Novel therapy integration: The authors highlight the need to expand the model to incorporate biological features associated with novel DLBCL therapies. As CAR-T cell therapy, bispecific antibodies, and ADCs become more widely used, identifying biomarkers that predict which patients will benefit from these treatments becomes critical. Future studies could include imaging and clinical features specific to these treatment contexts, potentially enabling the DFR-signature framework to guide therapy selection beyond first-line R-CHOP.
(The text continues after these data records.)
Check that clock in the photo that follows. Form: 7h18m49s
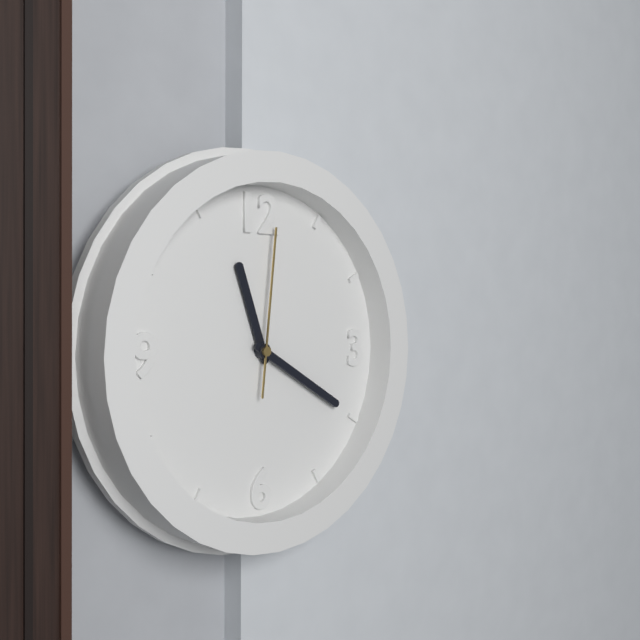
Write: 11h20m01s
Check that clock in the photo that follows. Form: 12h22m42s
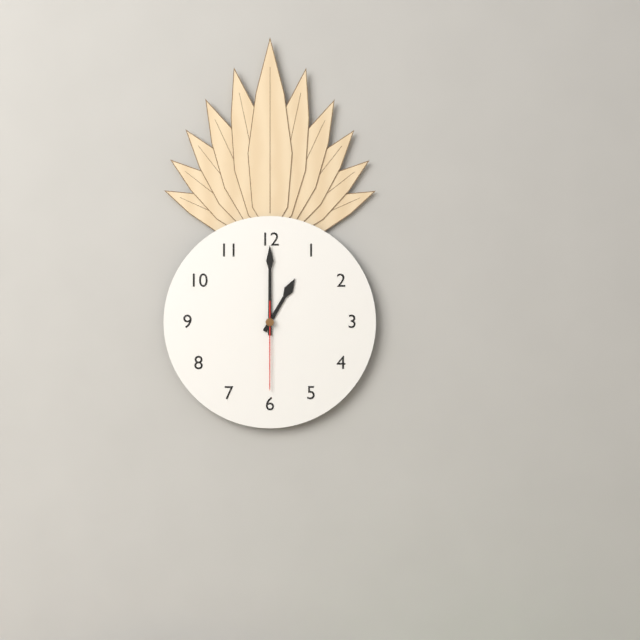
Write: 1h00m30s
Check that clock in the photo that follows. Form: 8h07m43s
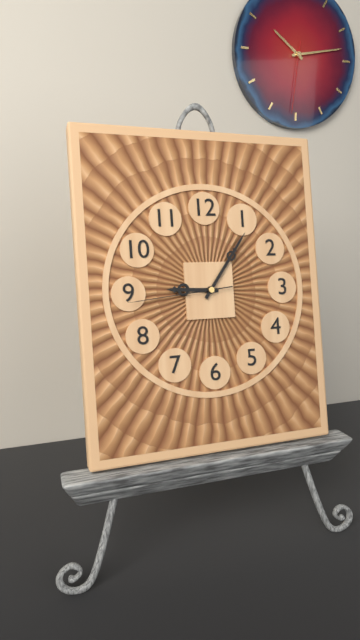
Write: 9h06m44s
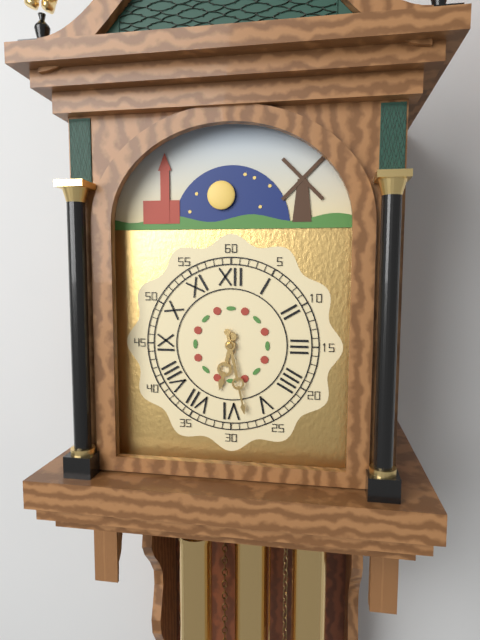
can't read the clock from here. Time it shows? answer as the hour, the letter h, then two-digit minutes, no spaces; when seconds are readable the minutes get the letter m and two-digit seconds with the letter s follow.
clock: 6h28
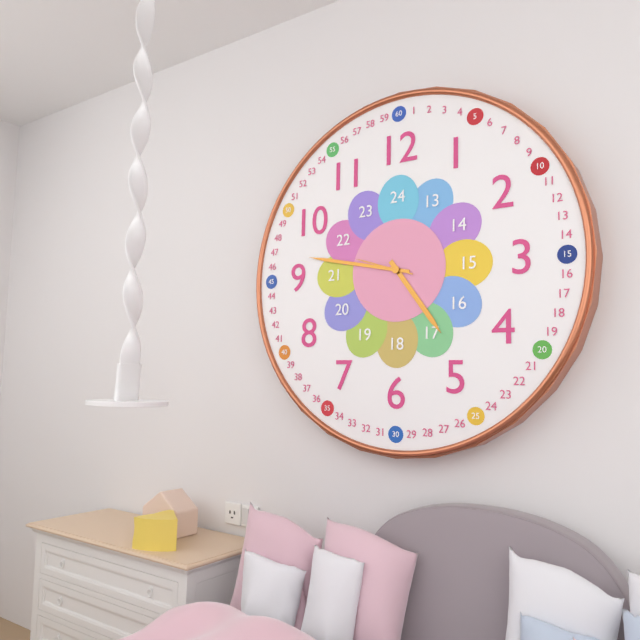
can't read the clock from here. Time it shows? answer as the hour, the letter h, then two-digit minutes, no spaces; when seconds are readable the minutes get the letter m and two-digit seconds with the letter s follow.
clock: 4h47m48s
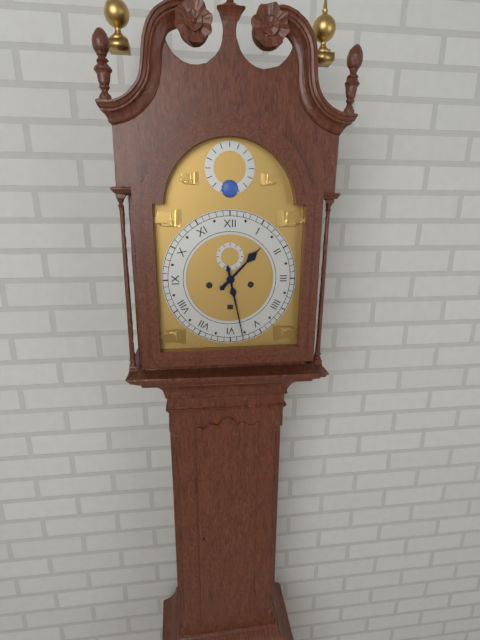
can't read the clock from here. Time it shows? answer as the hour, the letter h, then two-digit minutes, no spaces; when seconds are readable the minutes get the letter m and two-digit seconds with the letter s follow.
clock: 1h28
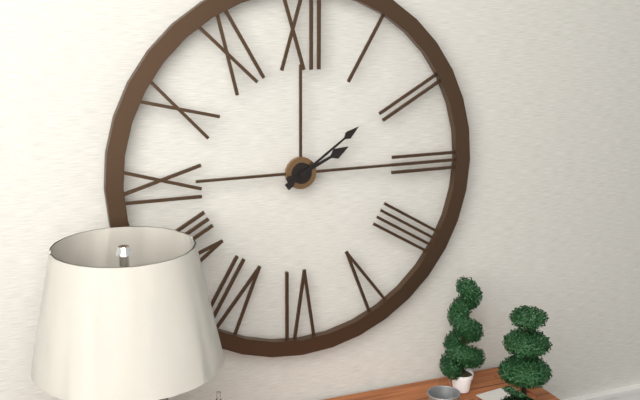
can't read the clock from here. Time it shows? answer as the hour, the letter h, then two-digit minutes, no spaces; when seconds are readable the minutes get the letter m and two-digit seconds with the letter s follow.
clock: 2h09
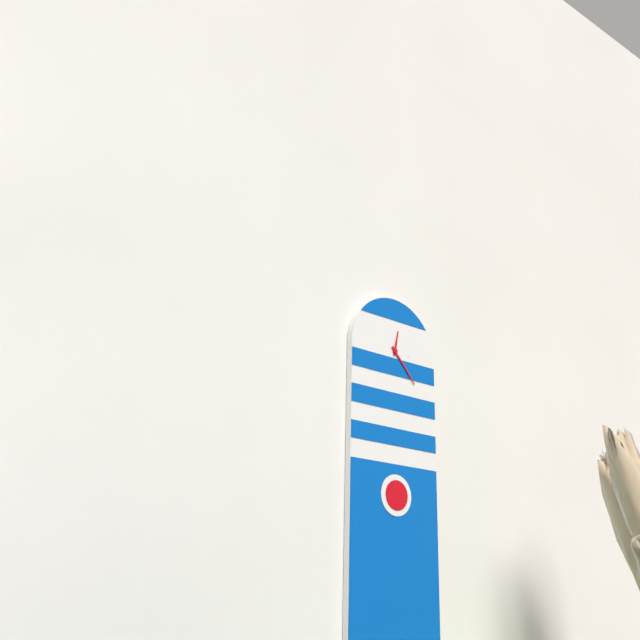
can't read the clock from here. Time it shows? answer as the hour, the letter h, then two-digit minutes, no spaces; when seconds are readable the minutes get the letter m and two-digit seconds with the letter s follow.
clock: 12h23
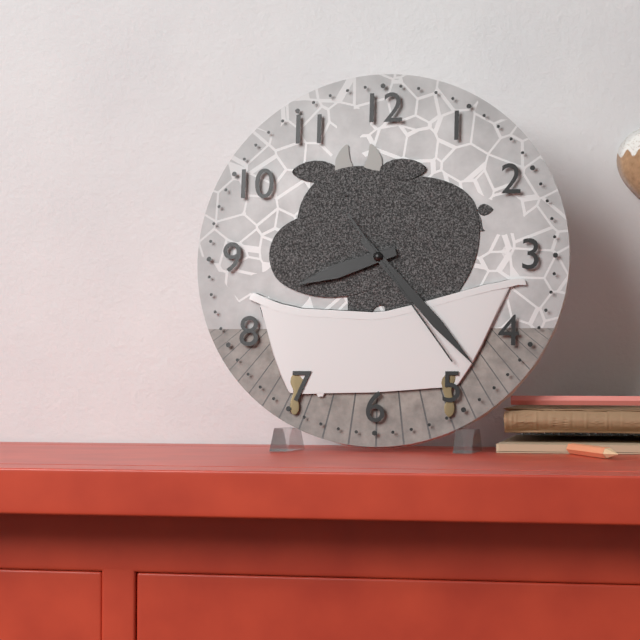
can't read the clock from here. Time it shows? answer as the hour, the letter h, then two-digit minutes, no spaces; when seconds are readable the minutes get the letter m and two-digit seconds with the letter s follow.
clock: 8h23m24s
CNS relapse prediction: The study references prior work showing that radiomics-based deep learning achieved 90.66% accuracy in predicting survival for high-grade gliomas, and that radiomic feature analysis (AUC = 0.944) outperformed conventional genomics (AUC = 0.819) in distinguishing glioblastoma from primary CNS lymphoma. The authors suggest that DFR-based models could serve as a new low-cost tool for predicting CNS relapse in DLBCL patients, improving treatment decisions for CNS involvement and playing a role in routine clinical management.
Prospective validation and broader adoption: While the multicenter design and external validation cohort are strengths of this study, prospective validation across diverse international cohorts would be necessary before clinical deployment. Harmonization of PET/CT acquisition protocols across sites, standardization of the image fusion pipeline, and integration into clinical decision-support systems represent important next steps. The AutoGluon framework's automation of model selection and hyperparameter tuning could help make the approach more accessible to institutions without dedicated machine learning expertise.